Porém, o estudioso ressalta que “radicalidades” tem acontecido em todas as religiões, principalmente nas minoritárias. “Tem situações no Brasil em que templos umbandistas são incendiados, imagens católicas são quebradas…Há um movimento muito forte de radicalização, principalmente, de igrejas cristãs. Precisamos refletir profundamente sobre isso”.
Para ele, é cada vez mais é possível encontrar discursos de líderes que reforçam as diferenças entre as crenças e destacam que a salvação é para um grupo específico. “Quando se faz isso, se dá subsídio para que alguns pensem que o correto é eliminar minorias, acabar com aqueles que manifestam fé de uma forma diferente”.
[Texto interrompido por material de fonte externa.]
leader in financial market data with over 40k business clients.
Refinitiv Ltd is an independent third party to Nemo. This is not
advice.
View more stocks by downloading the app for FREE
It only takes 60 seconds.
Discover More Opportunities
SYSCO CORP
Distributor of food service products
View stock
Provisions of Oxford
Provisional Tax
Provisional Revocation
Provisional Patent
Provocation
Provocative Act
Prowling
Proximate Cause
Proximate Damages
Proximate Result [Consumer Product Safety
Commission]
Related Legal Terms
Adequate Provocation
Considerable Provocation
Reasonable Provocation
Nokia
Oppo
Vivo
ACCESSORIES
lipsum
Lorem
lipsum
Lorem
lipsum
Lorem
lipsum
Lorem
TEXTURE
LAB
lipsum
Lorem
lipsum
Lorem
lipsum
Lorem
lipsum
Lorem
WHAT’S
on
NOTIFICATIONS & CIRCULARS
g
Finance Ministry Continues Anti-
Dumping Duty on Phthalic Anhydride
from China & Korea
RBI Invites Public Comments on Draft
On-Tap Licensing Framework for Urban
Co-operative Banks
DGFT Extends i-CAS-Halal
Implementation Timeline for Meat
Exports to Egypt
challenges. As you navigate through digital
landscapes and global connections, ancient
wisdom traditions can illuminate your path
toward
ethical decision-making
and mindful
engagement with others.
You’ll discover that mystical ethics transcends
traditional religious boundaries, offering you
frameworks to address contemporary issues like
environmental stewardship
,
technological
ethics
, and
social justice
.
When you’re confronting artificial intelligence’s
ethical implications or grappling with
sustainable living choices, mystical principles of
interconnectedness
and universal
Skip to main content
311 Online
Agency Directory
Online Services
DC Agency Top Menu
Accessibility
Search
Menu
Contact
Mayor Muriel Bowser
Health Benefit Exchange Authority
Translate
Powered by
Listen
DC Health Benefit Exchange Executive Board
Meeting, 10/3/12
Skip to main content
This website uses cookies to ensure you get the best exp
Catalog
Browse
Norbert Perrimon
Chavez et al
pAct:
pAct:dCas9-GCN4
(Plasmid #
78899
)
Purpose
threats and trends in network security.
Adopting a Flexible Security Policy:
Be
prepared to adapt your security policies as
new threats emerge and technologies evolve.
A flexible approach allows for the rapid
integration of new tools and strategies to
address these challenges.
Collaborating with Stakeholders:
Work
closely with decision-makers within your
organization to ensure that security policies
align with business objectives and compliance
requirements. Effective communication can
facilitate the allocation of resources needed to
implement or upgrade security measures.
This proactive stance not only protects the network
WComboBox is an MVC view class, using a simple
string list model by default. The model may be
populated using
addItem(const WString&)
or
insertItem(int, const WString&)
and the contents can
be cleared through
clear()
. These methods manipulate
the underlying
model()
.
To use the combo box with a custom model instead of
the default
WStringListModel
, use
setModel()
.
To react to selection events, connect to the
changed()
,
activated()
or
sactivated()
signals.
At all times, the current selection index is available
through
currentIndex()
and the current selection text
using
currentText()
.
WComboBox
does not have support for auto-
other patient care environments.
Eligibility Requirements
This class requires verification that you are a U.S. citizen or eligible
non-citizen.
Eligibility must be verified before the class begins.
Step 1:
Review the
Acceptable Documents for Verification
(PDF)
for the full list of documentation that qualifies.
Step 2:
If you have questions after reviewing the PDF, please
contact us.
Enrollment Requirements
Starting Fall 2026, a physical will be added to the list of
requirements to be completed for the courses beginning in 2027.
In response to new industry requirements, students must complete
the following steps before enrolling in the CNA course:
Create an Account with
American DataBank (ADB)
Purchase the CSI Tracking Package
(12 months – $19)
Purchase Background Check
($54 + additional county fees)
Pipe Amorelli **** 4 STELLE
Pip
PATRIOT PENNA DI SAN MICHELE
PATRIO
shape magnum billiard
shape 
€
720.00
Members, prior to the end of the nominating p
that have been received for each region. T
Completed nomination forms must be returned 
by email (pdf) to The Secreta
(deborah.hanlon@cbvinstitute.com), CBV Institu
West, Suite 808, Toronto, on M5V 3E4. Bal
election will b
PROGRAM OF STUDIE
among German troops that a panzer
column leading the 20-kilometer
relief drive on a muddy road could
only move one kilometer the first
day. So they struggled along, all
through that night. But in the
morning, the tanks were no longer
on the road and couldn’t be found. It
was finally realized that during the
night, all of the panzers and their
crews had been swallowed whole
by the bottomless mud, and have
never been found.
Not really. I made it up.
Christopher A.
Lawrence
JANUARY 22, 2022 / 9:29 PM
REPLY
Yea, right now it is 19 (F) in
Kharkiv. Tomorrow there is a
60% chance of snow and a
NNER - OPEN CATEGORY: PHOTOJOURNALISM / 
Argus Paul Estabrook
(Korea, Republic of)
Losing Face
Assim, os motivos para ocorrência de violência em ambientes religiosos podem, explica o teólogo, surgir de “desafetos teológicos” encontrados em quaisquer segmentações. “Pessoas podem não compreender bem o que se ensina, tomam suas próprias convicções e acabam cometendo atrocidades baseadas em discordâncias religiosas”.
Em razão dessa possibilidade, Raimundo considera ser necessária a retomada de um “ensino religioso pluralista”, inclusive nas escolas públicas. “Há necessidade de um ensino religioso voltado para a pluralidade das religiões, ao contrário do que tem sido feito. Esses espaços têm sido utilizados – estudei isso na minha tese de doutorado – de forma confessional, ou seja, professores ligados a determinadas religiões transmitem apenas elementos de sua doutrina. A sala de aula é diversa, têm pessoas de diversa religiões e até sem crença em divindades, então todos precisam ser contemplados e respeitados”.